** 作業課題 1 **
『漂ふ椅子』批評会の文章から、「抑制の効いた美しい歌の並ぶ歌」から「しまったのかもしれませんが。」までの部分をそのまま書き出してください。
** 作業課題 2 **
次の(a)〜(c)は、『漂ふ椅子』批評会の文章の内容と合っていますか?それぞれ「はい」か「いいえ」で答え、決め手となる本文の語句をそのまま引用してください。
(a) 批評会で黒瀬珂瀾さんは司会を務めた。
(b) 『漂ふ椅子』は大沢優子さんの第二歌集である。
(c) 澤村斉美さんの『夏鴉』の批評会は先月開かれた。
** 作業課題 3 **
『漂ふ椅子』批評会の文章を、最後の文の後から書き継いでください。

** 分析用テキスト **
______

『漂ふ椅子』批評会

「中部短歌」の大沢優子さんの第一歌集『漂ふ椅子』の批評会にパネリストとして参加しました。
佐伯裕子さん、堀田季何さん、黒瀬珂瀾さん(司会)とご一緒に。
抑制の効いた美しい歌の並ぶ歌集で、気持ちよく読めるが、一首の中で結論が出過ぎているのではないか、一作者としての独自性はどこにあるのか、などの意見が交わされました。


病院の樹幹のごとき暗がりを長く落ちゆくエレベーターは
腰掛ける人と椅子とに空隙のありて油彩の椅子は漂ふ
父となりし心あやふく抱へつつ青年川に魚を追ひたり          
九十年をへだて繋がる老人とみどりご見あふただ淡あはと
新しき雪のつもれば忘我の地また初めから生き直せと朝
深更の駅のベンチに男ゐて腕立て伏せなすするめのやうな


先週の澤村斉美さんの『夏鴉』のときにも、同じような問題提起がなされたのでした。どちらも私が誘導してしまったのかもしれませんが。

______

** データ抜粋 **
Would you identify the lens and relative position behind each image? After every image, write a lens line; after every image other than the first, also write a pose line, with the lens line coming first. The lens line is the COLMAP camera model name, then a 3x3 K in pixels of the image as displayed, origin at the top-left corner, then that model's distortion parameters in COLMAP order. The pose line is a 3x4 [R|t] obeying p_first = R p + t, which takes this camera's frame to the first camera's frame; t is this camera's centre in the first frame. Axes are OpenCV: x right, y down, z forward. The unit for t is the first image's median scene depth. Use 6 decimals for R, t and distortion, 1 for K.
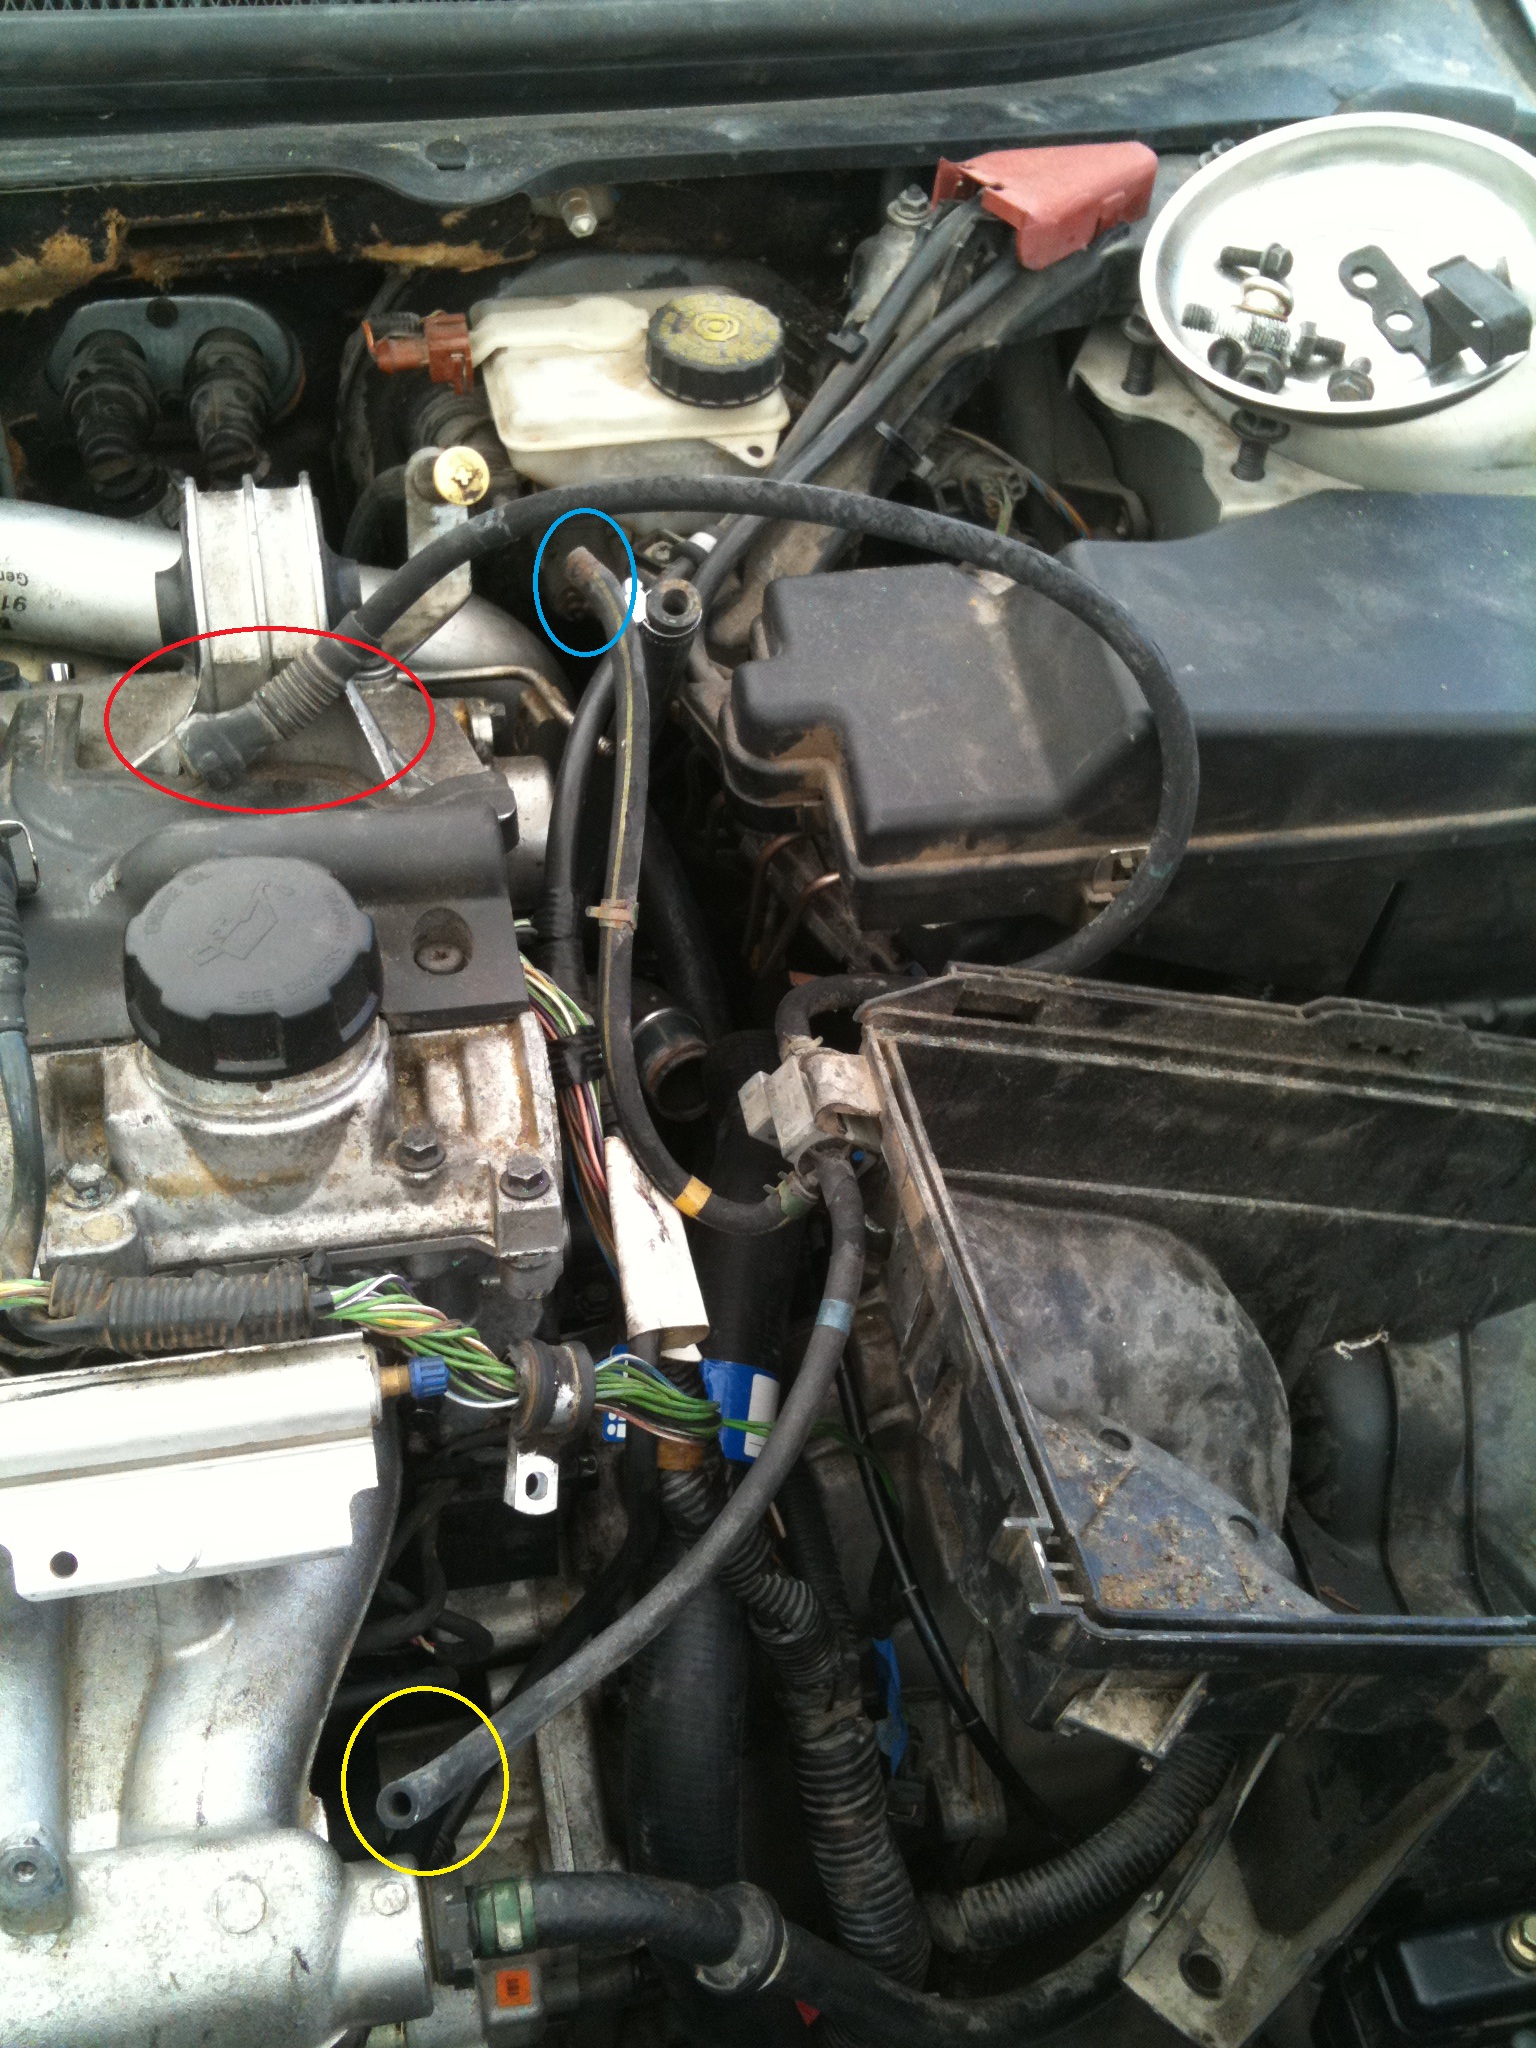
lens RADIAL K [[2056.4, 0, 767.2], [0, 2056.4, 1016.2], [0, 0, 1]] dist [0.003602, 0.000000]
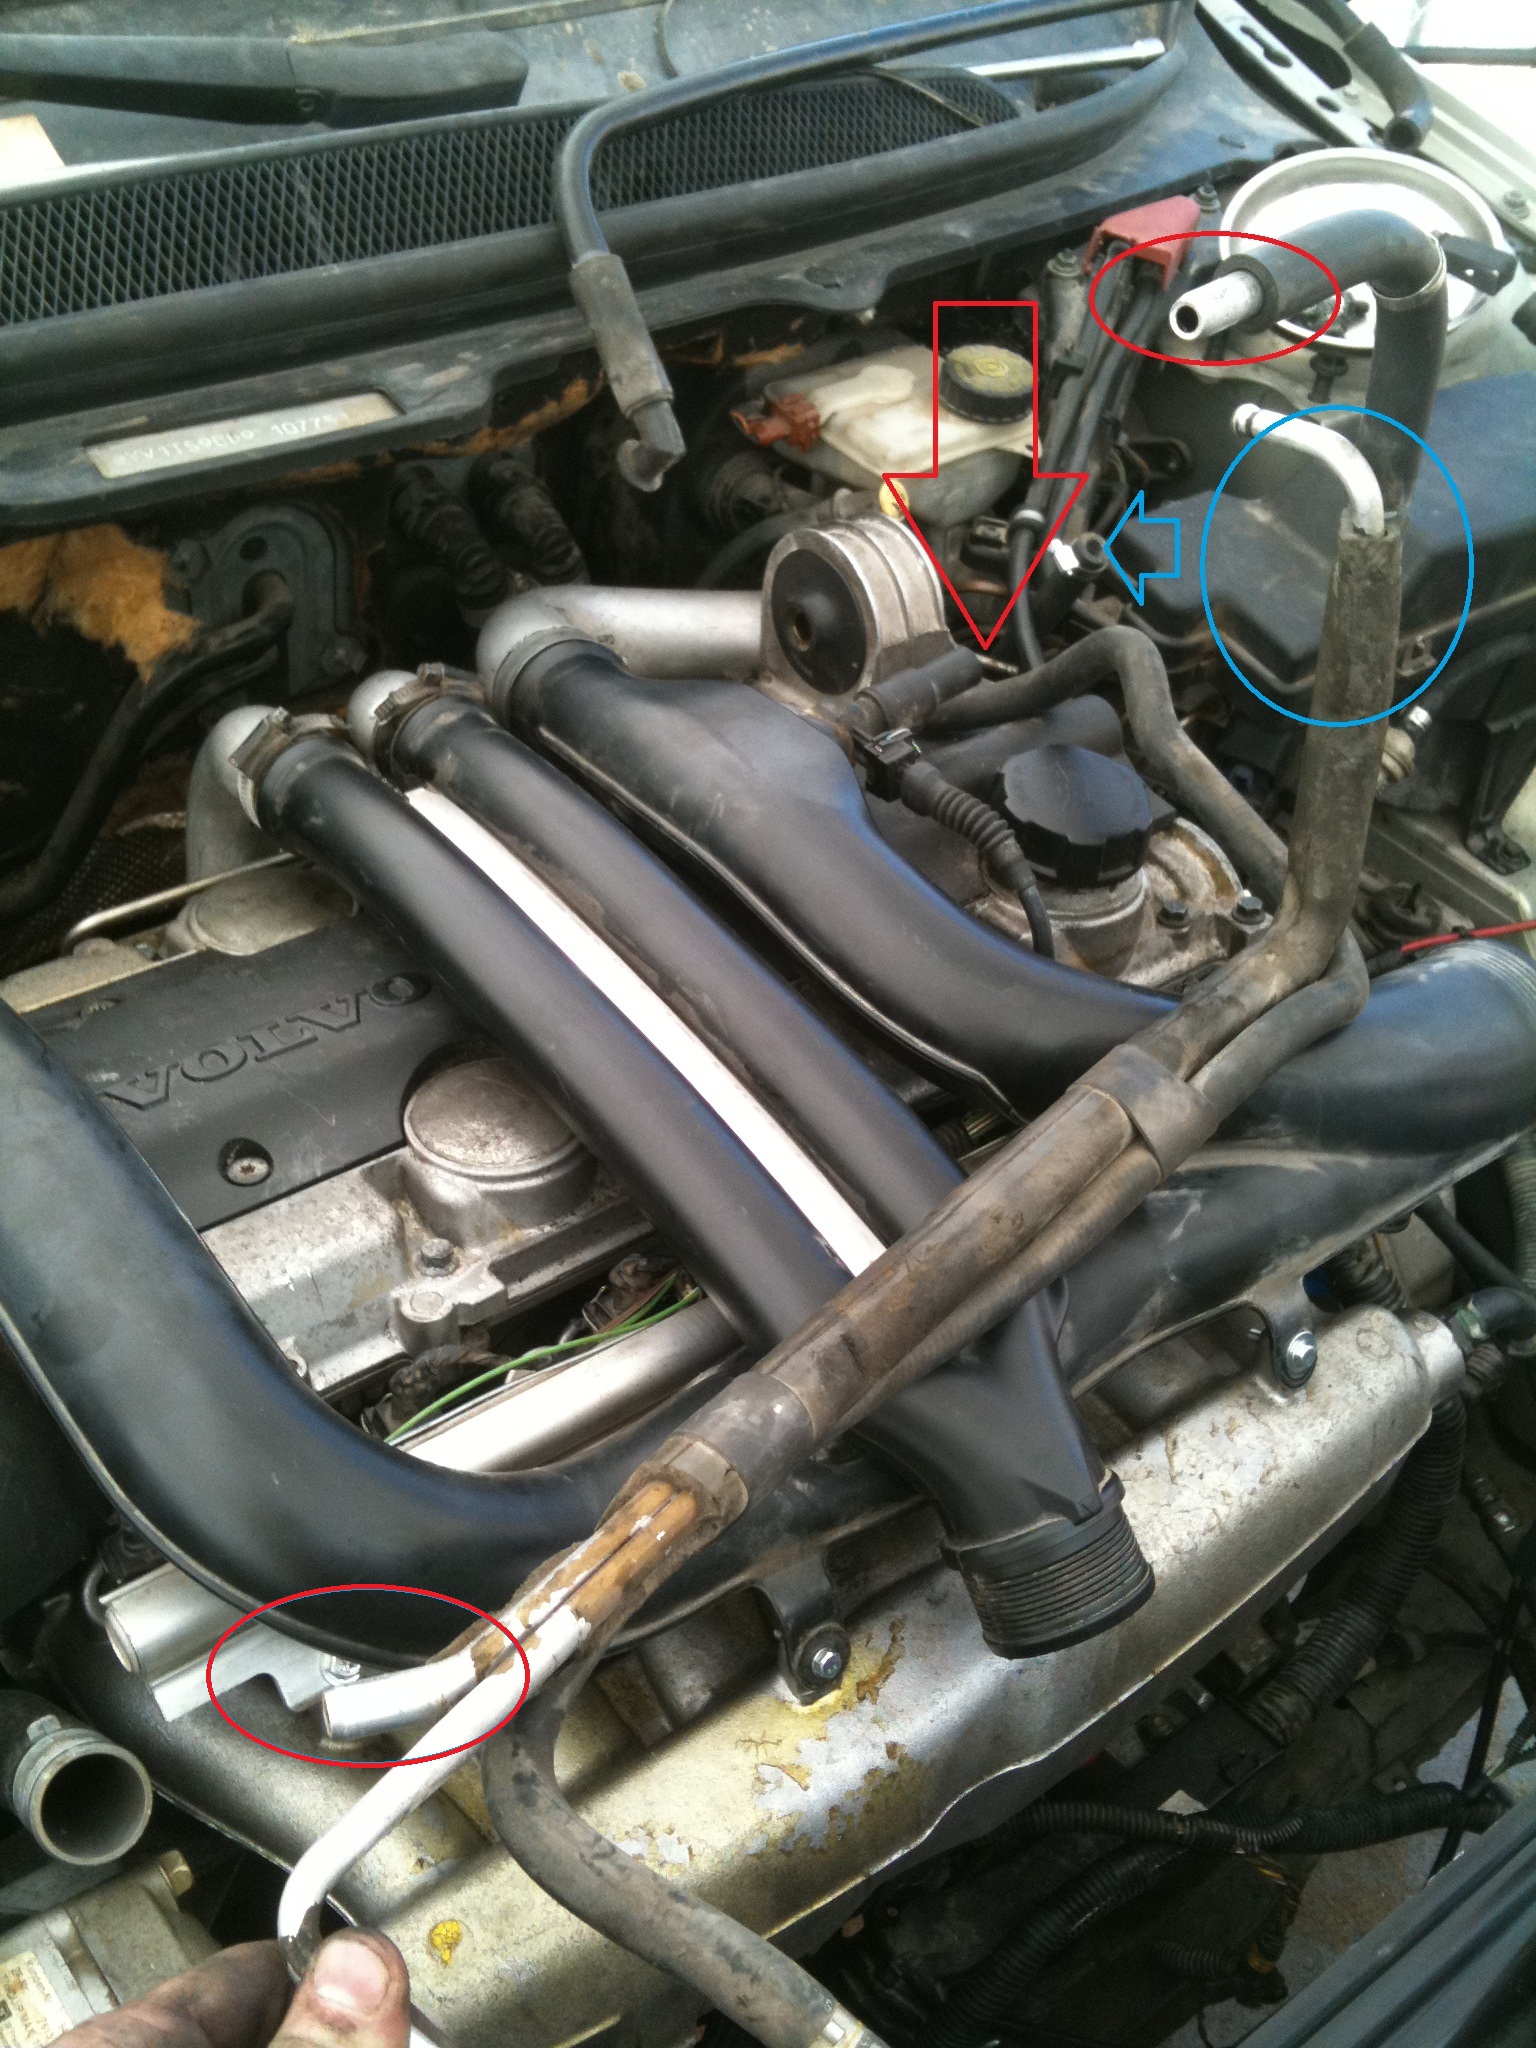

______

** 回答 1 **
抑制の効いた美しい歌の並ぶ歌集で、気持ちよく読めるが、一首の中で結論が出過ぎているのではないか、一作者としての独自性はどこにあるのか、などの意見が交わされました。


病院の樹幹のごとき暗がりを長く落ちゆくエレベーターは
腰掛ける人と椅子とに空隙のありて油彩の椅子は漂ふ
父となりし心あやふく抱へつつ青年川に魚を追ひたり          
九十年をへだて繋がる老人とみどりご見あふただ淡あはと
新しき雪のつもれば忘我の地また初めから生き直せと朝
深更の駅のベンチに男ゐて腕立て伏せなすするめのやうな


先週の澤村斉美さんの『夏鴉』のときにも、同じような問題提起がなされたのでした。どちらも私が誘導してしまったのかもしれませんが。

** 回答 2 **
(a) はい。「黒瀬珂瀾さん(司会)」
(b) いいえ。「第一歌集『漂ふ椅子』」
(c) いいえ。「先週の澤村斉美さんの『夏鴉』のときにも」

** 回答 3 **
先日、投稿歌の選をしながら、事実の重みや素朴な人間のおもしろさの前に、頭で考えたことは迫力負けしてしまうことがあるなあ、と感じたこととも通じる問題ではないかと思う。
知的に構築された世界といえば、塚本邦雄作品。しかし彼の作品には、素朴さなど相手にしないような凄みがある。頭だけでつくっているようにみえて、掘り下げると、結局のところ事実の重みや人間性に触れているのかもしれない。


というわけで、2週連続で会合続きのハードな週末を越えることができました。
いよいよ3月も終わり。(えっ)
夜桜の下を歩きたくてしかたがない。